Repeat nothing but the lines below running from the one containing "X225280Y261116D01*" to the one containing "X257493Y268547D01*". Keep both end lines.

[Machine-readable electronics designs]
⁂

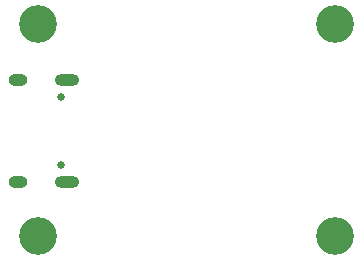
<source format=gbr>
%TF.GenerationSoftware,KiCad,Pcbnew,7.0.5*%
%TF.CreationDate,2023-07-02T14:02:18+02:00*%
%TF.ProjectId,usb_to_serial_converter,7573625f-746f-45f7-9365-7269616c5f63,rev?*%
%TF.SameCoordinates,Original*%
%TF.FileFunction,Soldermask,Bot*%
%TF.FilePolarity,Negative*%
%FSLAX46Y46*%
G04 Gerber Fmt 4.6, Leading zero omitted, Abs format (unit mm)*
G04 Created by KiCad (PCBNEW 7.0.5) date 2023-07-02 14:02:18*
%MOMM*%
%LPD*%
G01*
G04 APERTURE LIST*
%ADD10C,3.200000*%
%ADD11C,0.650000*%
%ADD12O,2.100000X1.000000*%
%ADD13O,1.600000X1.000000*%
G04 APERTURE END LIST*
D10*
%TO.C,H2*%
X136700000Y-71900000D03*
%TD*%
%TO.C,H4*%
X111600000Y-71900000D03*
%TD*%
D11*
%TO.C,J1*%
X113555000Y-78010000D03*
X113555000Y-83790000D03*
D12*
X114085000Y-76580000D03*
D13*
X109905000Y-76580000D03*
D12*
X114085000Y-85220000D03*
D13*
X109905000Y-85220000D03*
%TD*%
D10*
%TO.C,H1*%
X136700000Y-89800000D03*
%TD*%
%TO.C,H3*%
X111600000Y-89800000D03*
%TD*%
M02*

</source>
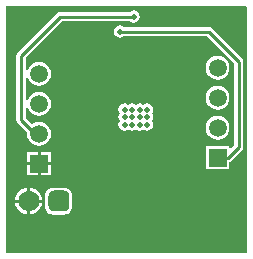
<source format=gbl>
G04 Layer_Physical_Order=2*
G04 Layer_Color=11436288*
%FSLAX25Y25*%
%MOIN*%
G70*
G01*
G75*
%ADD15C,0.01000*%
%ADD19C,0.07000*%
G04:AMPARAMS|DCode=20|XSize=70mil|YSize=70mil|CornerRadius=17.5mil|HoleSize=0mil|Usage=FLASHONLY|Rotation=180.000|XOffset=0mil|YOffset=0mil|HoleType=Round|Shape=RoundedRectangle|*
%AMROUNDEDRECTD20*
21,1,0.07000,0.03500,0,0,180.0*
21,1,0.03500,0.07000,0,0,180.0*
1,1,0.03500,-0.01750,0.01750*
1,1,0.03500,0.01750,0.01750*
1,1,0.03500,0.01750,-0.01750*
1,1,0.03500,-0.01750,-0.01750*
%
%ADD20ROUNDEDRECTD20*%
%ADD21C,0.05906*%
%ADD22R,0.05906X0.05906*%
%ADD23C,0.02000*%
G36*
X265250Y302250D02*
Y220603D01*
X264896Y220250D01*
X185250D01*
X185000Y220354D01*
Y302500D01*
X265000D01*
X265250Y302250D01*
D02*
G37*
%LPC*%
G36*
X193000Y241973D02*
Y238000D01*
X196973D01*
X196884Y238675D01*
X196431Y239769D01*
X195709Y240709D01*
X194769Y241431D01*
X193675Y241884D01*
X193000Y241973D01*
D02*
G37*
G36*
X195500Y249500D02*
X192047D01*
Y246047D01*
X195500D01*
Y249500D01*
D02*
G37*
G36*
X199953D02*
X196500D01*
Y246047D01*
X199953D01*
Y249500D01*
D02*
G37*
G36*
X192000Y241973D02*
X191325Y241884D01*
X190231Y241431D01*
X189291Y240709D01*
X188569Y239769D01*
X188116Y238675D01*
X188027Y238000D01*
X192000D01*
Y241973D01*
D02*
G37*
G36*
X204250Y242024D02*
X200750D01*
X200032Y241929D01*
X199363Y241652D01*
X198789Y241211D01*
X198348Y240637D01*
X198071Y239968D01*
X197976Y239250D01*
Y235750D01*
X198071Y235032D01*
X198348Y234363D01*
X198789Y233789D01*
X199363Y233348D01*
X200032Y233071D01*
X200750Y232976D01*
X204250D01*
X204968Y233071D01*
X205637Y233348D01*
X206211Y233789D01*
X206652Y234363D01*
X206929Y235032D01*
X207024Y235750D01*
Y239250D01*
X206929Y239968D01*
X206652Y240637D01*
X206211Y241211D01*
X205637Y241652D01*
X204968Y241929D01*
X204250Y242024D01*
D02*
G37*
G36*
X192000Y237000D02*
X188027D01*
X188116Y236325D01*
X188569Y235231D01*
X189291Y234291D01*
X190231Y233569D01*
X191325Y233116D01*
X192000Y233027D01*
Y237000D01*
D02*
G37*
G36*
X196973D02*
X193000D01*
Y233027D01*
X193675Y233116D01*
X194769Y233569D01*
X195709Y234291D01*
X196431Y235231D01*
X196884Y236325D01*
X196973Y237000D01*
D02*
G37*
G36*
X232000Y270039D02*
X231220Y269884D01*
X230750Y269570D01*
X230280Y269884D01*
X229500Y270039D01*
X228720Y269884D01*
X228250Y269570D01*
X227780Y269884D01*
X227000Y270039D01*
X226220Y269884D01*
X225750Y269570D01*
X225280Y269884D01*
X224500Y270039D01*
X223720Y269884D01*
X223058Y269442D01*
X222616Y268780D01*
X222461Y268000D01*
X222616Y267220D01*
X222930Y266750D01*
X222616Y266280D01*
X222461Y265500D01*
X222616Y264720D01*
X222930Y264250D01*
X222616Y263780D01*
X222461Y263000D01*
X222616Y262220D01*
X223058Y261558D01*
X223720Y261116D01*
X224500Y260961D01*
X225280Y261116D01*
X225750Y261430D01*
X226220Y261116D01*
X227000Y260961D01*
X227780Y261116D01*
X228250Y261430D01*
X228720Y261116D01*
X229500Y260961D01*
X230280Y261116D01*
X230750Y261430D01*
X231220Y261116D01*
X232000Y260961D01*
X232780Y261116D01*
X233442Y261558D01*
X233884Y262220D01*
X234039Y263000D01*
X233884Y263780D01*
X233570Y264250D01*
X233884Y264720D01*
X234039Y265500D01*
X233884Y266280D01*
X233570Y266750D01*
X233884Y267220D01*
X234039Y268000D01*
X233884Y268780D01*
X233442Y269442D01*
X232780Y269884D01*
X232000Y270039D01*
D02*
G37*
G36*
X255500Y275987D02*
X254468Y275851D01*
X253507Y275453D01*
X252681Y274819D01*
X252047Y273993D01*
X251649Y273032D01*
X251513Y272000D01*
X251649Y270968D01*
X252047Y270007D01*
X252681Y269181D01*
X253507Y268547D01*
X254468Y268149D01*
X255500Y268013D01*
X256532Y268149D01*
X257493Y268547D01*
X258319Y269181D01*
X258953Y270007D01*
X259351Y270968D01*
X259487Y272000D01*
X259351Y273032D01*
X258953Y273993D01*
X258319Y274819D01*
X257493Y275453D01*
X256532Y275851D01*
X255500Y275987D01*
D02*
G37*
G36*
X227500Y301039D02*
X226720Y300884D01*
X226189Y300529D01*
X203000D01*
X202415Y300413D01*
X201919Y300081D01*
X188919Y287081D01*
X188587Y286585D01*
X188471Y286000D01*
Y264500D01*
X188587Y263915D01*
X188919Y263419D01*
X192051Y260286D01*
X192013Y260000D01*
X192149Y258968D01*
X192547Y258007D01*
X193181Y257181D01*
X194007Y256547D01*
X194968Y256149D01*
X196000Y256013D01*
X197032Y256149D01*
X197993Y256547D01*
X198819Y257181D01*
X199453Y258007D01*
X199851Y258968D01*
X199987Y260000D01*
X199851Y261032D01*
X199453Y261993D01*
X198819Y262819D01*
X197993Y263453D01*
X197032Y263851D01*
X196000Y263987D01*
X194968Y263851D01*
X194007Y263453D01*
X193556Y263107D01*
X191529Y265134D01*
Y269844D01*
X191982Y269873D01*
X192010Y269875D01*
X192027Y269876D01*
X192029Y269877D01*
X192060Y269646D01*
Y269646D01*
X192149Y268968D01*
X192547Y268007D01*
X193181Y267181D01*
X194007Y266547D01*
X194968Y266149D01*
X196000Y266013D01*
X197032Y266149D01*
X197993Y266547D01*
X198819Y267181D01*
X199453Y268007D01*
X199851Y268968D01*
X199987Y270000D01*
X199851Y271032D01*
X199453Y271993D01*
X198819Y272819D01*
X197993Y273453D01*
X197032Y273851D01*
X196000Y273987D01*
X194968Y273851D01*
X194007Y273453D01*
X193181Y272819D01*
X192547Y271993D01*
X192149Y271032D01*
X192060Y270354D01*
Y270354D01*
X192029Y270124D01*
X192027Y270124D01*
X192010Y270125D01*
X191982Y270127D01*
X191529Y270156D01*
Y279844D01*
X191982Y279873D01*
X192010Y279875D01*
X192027Y279876D01*
X192029Y279876D01*
X192060Y279646D01*
Y279646D01*
X192149Y278968D01*
X192547Y278007D01*
X193181Y277181D01*
X194007Y276547D01*
X194968Y276149D01*
X196000Y276013D01*
X197032Y276149D01*
X197993Y276547D01*
X198819Y277181D01*
X199453Y278007D01*
X199851Y278968D01*
X199987Y280000D01*
X199851Y281032D01*
X199453Y281993D01*
X198819Y282819D01*
X197993Y283453D01*
X197032Y283851D01*
X196000Y283987D01*
X194968Y283851D01*
X194007Y283453D01*
X193181Y282819D01*
X192547Y281993D01*
X192149Y281032D01*
X192060Y280354D01*
Y280354D01*
X192029Y280123D01*
X192027Y280124D01*
X192010Y280125D01*
X191982Y280127D01*
X191529Y280156D01*
Y285367D01*
X203633Y297471D01*
X226189D01*
X226720Y297116D01*
X227500Y296961D01*
X228280Y297116D01*
X228942Y297558D01*
X229384Y298220D01*
X229539Y299000D01*
X229384Y299780D01*
X228942Y300442D01*
X228280Y300884D01*
X227500Y301039D01*
D02*
G37*
G36*
X255500Y285987D02*
X254468Y285851D01*
X253507Y285453D01*
X252681Y284819D01*
X252047Y283993D01*
X251649Y283032D01*
X251513Y282000D01*
X251649Y280968D01*
X252047Y280007D01*
X252681Y279181D01*
X253507Y278547D01*
X254468Y278149D01*
X255500Y278013D01*
X256532Y278149D01*
X257493Y278547D01*
X258319Y279181D01*
X258953Y280007D01*
X259351Y280968D01*
X259487Y282000D01*
X259351Y283032D01*
X258953Y283993D01*
X258319Y284819D01*
X257493Y285453D01*
X256532Y285851D01*
X255500Y285987D01*
D02*
G37*
G36*
X199953Y253953D02*
X196500D01*
Y250500D01*
X199953D01*
Y253953D01*
D02*
G37*
G36*
X195500D02*
X192047D01*
Y250500D01*
X195500D01*
Y253953D01*
D02*
G37*
G36*
X255500Y265987D02*
X254468Y265851D01*
X253507Y265453D01*
X252681Y264819D01*
X252047Y263993D01*
X251649Y263032D01*
X251513Y262000D01*
X251649Y260968D01*
X252047Y260007D01*
X252681Y259181D01*
X253507Y258547D01*
X254468Y258149D01*
X255500Y258013D01*
X256532Y258149D01*
X257493Y258547D01*
X258319Y259181D01*
X258953Y260007D01*
X259351Y260968D01*
X259487Y262000D01*
X259351Y263032D01*
X258953Y263993D01*
X258319Y264819D01*
X257493Y265453D01*
X256532Y265851D01*
X255500Y265987D01*
D02*
G37*
G36*
X223000Y296039D02*
X222220Y295884D01*
X221558Y295442D01*
X221116Y294780D01*
X220961Y294000D01*
X221116Y293220D01*
X221558Y292558D01*
X222220Y292116D01*
X223000Y291961D01*
X223780Y292116D01*
X224311Y292471D01*
X251867D01*
X260971Y283366D01*
Y256134D01*
X259915Y255078D01*
X259453Y255269D01*
Y255953D01*
X251547D01*
Y248047D01*
X259453D01*
Y250561D01*
X259585Y250587D01*
X260081Y250919D01*
X263581Y254419D01*
X263913Y254915D01*
X264029Y255500D01*
Y284000D01*
X263913Y284585D01*
X263581Y285081D01*
X253581Y295081D01*
X253085Y295413D01*
X252500Y295529D01*
X224311D01*
X223780Y295884D01*
X223000Y296039D01*
D02*
G37*
%LPD*%
D15*
X255500Y252000D02*
X259000D01*
X262500Y255500D01*
X223000Y294000D02*
X252500D01*
X262500Y284000D01*
Y255500D02*
Y284000D01*
X203000Y299000D02*
X227500D01*
X190000Y286000D02*
X203000Y299000D01*
X190000Y264500D02*
Y286000D01*
Y264500D02*
X194500Y260000D01*
X196000D01*
D19*
X192500Y237500D02*
D03*
D20*
X202500D02*
D03*
D21*
X255500Y282000D02*
D03*
Y272000D02*
D03*
Y262000D02*
D03*
X196000Y280000D02*
D03*
Y270000D02*
D03*
Y260000D02*
D03*
D22*
X255500Y252000D02*
D03*
X196000Y250000D02*
D03*
D23*
X223000Y294000D02*
D03*
X232000Y263000D02*
D03*
X229500D02*
D03*
X227000D02*
D03*
X224500D02*
D03*
Y265500D02*
D03*
X227000D02*
D03*
X229500D02*
D03*
X232000D02*
D03*
Y268000D02*
D03*
X229500D02*
D03*
X227000D02*
D03*
X224500D02*
D03*
X227500Y299000D02*
D03*
M02*

</source>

⁂

REPLY:
X225280Y261116D01*
X225750Y261430D01*
X226220Y261116D01*
X227000Y260961D01*
X227780Y261116D01*
X228250Y261430D01*
X228720Y261116D01*
X229500Y260961D01*
X230280Y261116D01*
X230750Y261430D01*
X231220Y261116D01*
X232000Y260961D01*
X232780Y261116D01*
X233442Y261558D01*
X233884Y262220D01*
X234039Y263000D01*
X233884Y263780D01*
X233570Y264250D01*
X233884Y264720D01*
X234039Y265500D01*
X233884Y266280D01*
X233570Y266750D01*
X233884Y267220D01*
X234039Y268000D01*
X233884Y268780D01*
X233442Y269442D01*
X232780Y269884D01*
X232000Y270039D01*
D02*
G37*
G36*
X255500Y275987D02*
X254468Y275851D01*
X253507Y275453D01*
X252681Y274819D01*
X252047Y273993D01*
X251649Y273032D01*
X251513Y272000D01*
X251649Y270968D01*
X252047Y270007D01*
X252681Y269181D01*
X253507Y268547D01*
X254468Y268149D01*
X255500Y268013D01*
X256532Y268149D01*
X257493Y268547D01*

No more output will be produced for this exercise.